• Your task: Copy out the rows below, replacing every "catalogue / barcode" with "catalog / barcode" and leaving everything else unchanged.

• Source material:
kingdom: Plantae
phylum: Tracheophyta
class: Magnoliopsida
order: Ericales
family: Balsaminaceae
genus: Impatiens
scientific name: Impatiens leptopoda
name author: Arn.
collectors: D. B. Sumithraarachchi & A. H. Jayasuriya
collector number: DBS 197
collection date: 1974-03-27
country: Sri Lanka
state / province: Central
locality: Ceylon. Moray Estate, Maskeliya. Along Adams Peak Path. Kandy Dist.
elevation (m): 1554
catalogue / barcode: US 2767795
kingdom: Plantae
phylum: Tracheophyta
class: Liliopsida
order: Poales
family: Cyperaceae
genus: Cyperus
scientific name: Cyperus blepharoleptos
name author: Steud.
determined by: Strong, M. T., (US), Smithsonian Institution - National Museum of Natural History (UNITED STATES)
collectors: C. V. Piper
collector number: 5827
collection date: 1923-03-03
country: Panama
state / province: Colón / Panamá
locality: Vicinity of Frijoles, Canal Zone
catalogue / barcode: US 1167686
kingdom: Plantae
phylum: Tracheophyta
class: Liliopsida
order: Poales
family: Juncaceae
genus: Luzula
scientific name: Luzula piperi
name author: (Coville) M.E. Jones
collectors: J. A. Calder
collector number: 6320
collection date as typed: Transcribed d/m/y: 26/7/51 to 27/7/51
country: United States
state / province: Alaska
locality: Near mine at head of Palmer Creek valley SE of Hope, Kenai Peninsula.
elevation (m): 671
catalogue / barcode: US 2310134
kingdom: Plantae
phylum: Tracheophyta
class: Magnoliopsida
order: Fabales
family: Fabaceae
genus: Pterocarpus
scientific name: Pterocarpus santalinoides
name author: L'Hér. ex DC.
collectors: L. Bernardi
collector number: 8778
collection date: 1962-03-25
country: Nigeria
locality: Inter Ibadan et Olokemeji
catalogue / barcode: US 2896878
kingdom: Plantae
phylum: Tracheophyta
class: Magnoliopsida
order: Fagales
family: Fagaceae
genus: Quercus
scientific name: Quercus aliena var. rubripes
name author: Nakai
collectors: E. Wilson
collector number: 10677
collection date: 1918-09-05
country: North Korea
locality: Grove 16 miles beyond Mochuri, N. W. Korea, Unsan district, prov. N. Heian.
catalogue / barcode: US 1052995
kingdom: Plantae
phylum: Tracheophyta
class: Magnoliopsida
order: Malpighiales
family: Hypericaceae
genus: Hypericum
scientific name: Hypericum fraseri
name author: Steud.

• Task output:
kingdom: Plantae
phylum: Tracheophyta
class: Magnoliopsida
order: Ericales
family: Balsaminaceae
genus: Impatiens
scientific name: Impatiens leptopoda
name author: Arn.
collectors: D. B. Sumithraarachchi & A. H. Jayasuriya
collector number: DBS 197
collection date: 1974-03-27
country: Sri Lanka
state / province: Central
locality: Ceylon. Moray Estate, Maskeliya. Along Adams Peak Path. Kandy Dist.
elevation (m): 1554
catalog / barcode: US 2767795
kingdom: Plantae
phylum: Tracheophyta
class: Liliopsida
order: Poales
family: Cyperaceae
genus: Cyperus
scientific name: Cyperus blepharoleptos
name author: Steud.
determined by: Strong, M. T., (US), Smithsonian Institution - National Museum of Natural History (UNITED STATES)
collectors: C. V. Piper
collector number: 5827
collection date: 1923-03-03
country: Panama
state / province: Colón / Panamá
locality: Vicinity of Frijoles, Canal Zone
catalog / barcode: US 1167686
kingdom: Plantae
phylum: Tracheophyta
class: Liliopsida
order: Poales
family: Juncaceae
genus: Luzula
scientific name: Luzula piperi
name author: (Coville) M.E. Jones
collectors: J. A. Calder
collector number: 6320
collection date as typed: Transcribed d/m/y: 26/7/51 to 27/7/51
country: United States
state / province: Alaska
locality: Near mine at head of Palmer Creek valley SE of Hope, Kenai Peninsula.
elevation (m): 671
catalog / barcode: US 2310134
kingdom: Plantae
phylum: Tracheophyta
class: Magnoliopsida
order: Fabales
family: Fabaceae
genus: Pterocarpus
scientific name: Pterocarpus santalinoides
name author: L'Hér. ex DC.
collectors: L. Bernardi
collector number: 8778
collection date: 1962-03-25
country: Nigeria
locality: Inter Ibadan et Olokemeji
catalog / barcode: US 2896878
kingdom: Plantae
phylum: Tracheophyta
class: Magnoliopsida
order: Fagales
family: Fagaceae
genus: Quercus
scientific name: Quercus aliena var. rubripes
name author: Nakai
collectors: E. Wilson
collector number: 10677
collection date: 1918-09-05
country: North Korea
locality: Grove 16 miles beyond Mochuri, N. W. Korea, Unsan district, prov. N. Heian.
catalog / barcode: US 1052995
kingdom: Plantae
phylum: Tracheophyta
class: Magnoliopsida
order: Malpighiales
family: Hypericaceae
genus: Hypericum
scientific name: Hypericum fraseri
name author: Steud.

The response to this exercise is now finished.